Verfahren zur Gewinnung von Schwefelwasserstoff.

Nach H. v. Miller und C. Opl in Hruschau, Schlesien (D. R. P. Kl. 12 Nr. 28067 vom 26. Januar 1884) werden die im Wasser suspendirten Sodarückstände mit Kohlensäure oder Schwefelwasserstoff behandelt, oder aber mit Wasser unter einem Drucke von 5at erhitzt. Die so erhaltene Lauge von Calciumsulfhydrat, welche den sämmtlichen, in Form von Sulfiden in den Sodarückständen vorhandenen Schwefel enthält, soll nun in Kalkhydrat und Schwefelwasserstoff zerlegt werden. Erhitzt man nämlich die Lauge in einem geschlossenen eisernen Kessel o. dgl., welcher passend mit einem Rührwerke versehen wird, mittels direkter Feuerung oder hochgespannten Dampfes zum Kochen, so scheidet sich Kalkhydrat in Form eines feinkörnig kristallinischen Pulvers ab, während der Schwefelwasserstoff durch eine Rohrleitung entweicht; durch passende Condensationsvorrichtungen wird derselbe von Wasserdampf befreit und dann vollständig rein in einen Gasometer geleitet, um von dort aus seiner weiteren Verwendung zugeführt zu werden. Der gefällte Kalk wird durch Filterpressen von der Lauge getrennt und letztere wieder in den Kessel zurückgegeben. Das so gewonnene Kalkhydrat ist vollkommen rein und dadurch zu den verschiedensten technischen Zwecken verwendbar.

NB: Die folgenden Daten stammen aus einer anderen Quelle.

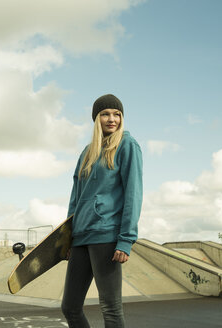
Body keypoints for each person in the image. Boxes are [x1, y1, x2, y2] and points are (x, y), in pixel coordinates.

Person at [61, 94, 143, 328]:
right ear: (96, 118)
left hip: (106, 235)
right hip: (80, 238)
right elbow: (75, 198)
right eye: (105, 114)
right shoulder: (87, 152)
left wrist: (126, 240)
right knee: (70, 308)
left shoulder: (127, 145)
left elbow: (133, 194)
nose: (112, 119)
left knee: (110, 309)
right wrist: (67, 236)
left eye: (117, 114)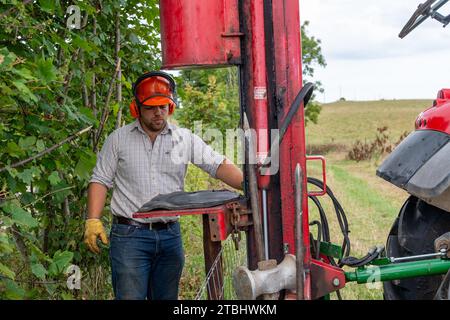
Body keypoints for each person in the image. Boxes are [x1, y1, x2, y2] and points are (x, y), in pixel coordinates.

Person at [83, 71, 243, 300]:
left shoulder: (183, 138)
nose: (158, 113)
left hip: (169, 236)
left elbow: (217, 165)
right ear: (136, 109)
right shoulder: (118, 139)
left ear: (171, 107)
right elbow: (100, 180)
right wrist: (93, 219)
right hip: (130, 236)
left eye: (163, 106)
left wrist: (249, 185)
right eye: (151, 107)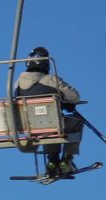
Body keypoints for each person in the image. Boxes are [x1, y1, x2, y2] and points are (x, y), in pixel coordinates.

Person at [14, 47, 85, 179]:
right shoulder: (50, 80)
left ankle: (52, 162)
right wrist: (64, 100)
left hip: (28, 127)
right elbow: (74, 96)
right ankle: (66, 161)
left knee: (47, 123)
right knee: (71, 123)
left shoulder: (17, 83)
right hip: (51, 125)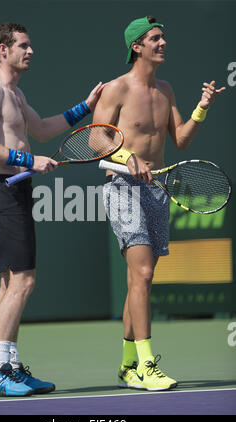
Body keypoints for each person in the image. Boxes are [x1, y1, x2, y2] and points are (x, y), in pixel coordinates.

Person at [0, 22, 104, 397]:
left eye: (30, 46)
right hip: (1, 192)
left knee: (11, 282)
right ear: (3, 51)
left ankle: (6, 366)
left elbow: (43, 129)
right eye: (24, 46)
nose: (31, 51)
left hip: (15, 191)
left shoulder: (15, 94)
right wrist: (28, 159)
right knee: (24, 281)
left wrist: (86, 107)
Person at [93, 15, 225, 391]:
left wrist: (202, 106)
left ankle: (126, 366)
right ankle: (148, 365)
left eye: (163, 38)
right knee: (144, 274)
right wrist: (127, 157)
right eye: (154, 38)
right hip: (121, 186)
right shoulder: (115, 89)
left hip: (157, 188)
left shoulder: (165, 90)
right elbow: (95, 140)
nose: (162, 43)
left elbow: (181, 139)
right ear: (137, 47)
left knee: (141, 280)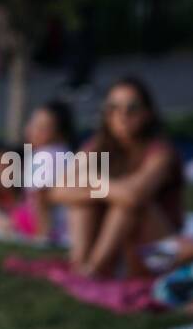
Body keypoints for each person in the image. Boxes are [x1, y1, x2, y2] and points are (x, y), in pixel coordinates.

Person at [48, 76, 184, 278]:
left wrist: (92, 184)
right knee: (82, 203)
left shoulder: (160, 152)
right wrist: (103, 192)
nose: (122, 115)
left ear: (147, 113)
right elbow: (58, 191)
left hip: (158, 250)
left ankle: (93, 271)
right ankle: (82, 266)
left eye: (132, 108)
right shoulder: (98, 145)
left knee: (127, 205)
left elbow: (134, 196)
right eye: (113, 108)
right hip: (118, 244)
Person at [0, 101, 76, 243]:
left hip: (54, 232)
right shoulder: (65, 152)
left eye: (41, 127)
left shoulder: (45, 156)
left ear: (60, 133)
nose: (31, 130)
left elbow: (41, 199)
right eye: (32, 123)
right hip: (60, 228)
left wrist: (41, 238)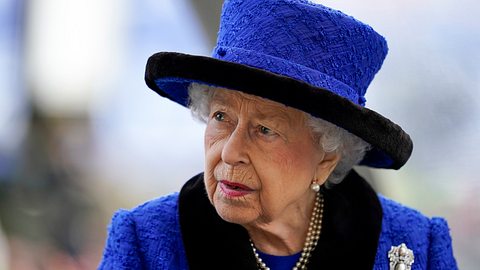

Ehe der Schwefelwasserstoff in den Gasometer eintritt, läſst man ersteren noch durch ein anderes Gefäſs streichen, in welchem sich frische Sodarückstände in Wasser aufgenommen befinden. Hier wird die Hälfte des täglich erzeugten |351| Schwefelwasserstoffes absorbirt, indem derselbe wieder Schwefelcalcium löst und so eine Lauge von Calciumsulfhydrat bildet, welche dann wieder in dem beschriebenen Kessel zersetzt wird. Der hierbei bleibende Rückstand, bestehend aus kohlensaurem Kalk, Kokes, Schwefeleisen u. dgl., wird vorher durch Filtration von der Lauge getrennt. Die Reactionen verlaufen also folgendermaſsen:

CaS + H2S = CaSH2S und CaSH2S + 2H2O = CaOH2O + 2H2S.

Der frei bleibende Schwefelwasserstoff kann nun entweder zu Schwefligsaure verbrannt und diese auf Schwefelsäure verarbeitet werden, oder man kann auch denselben nach verschiedenen bekannten Methoden auf Schwefel verarbeiten.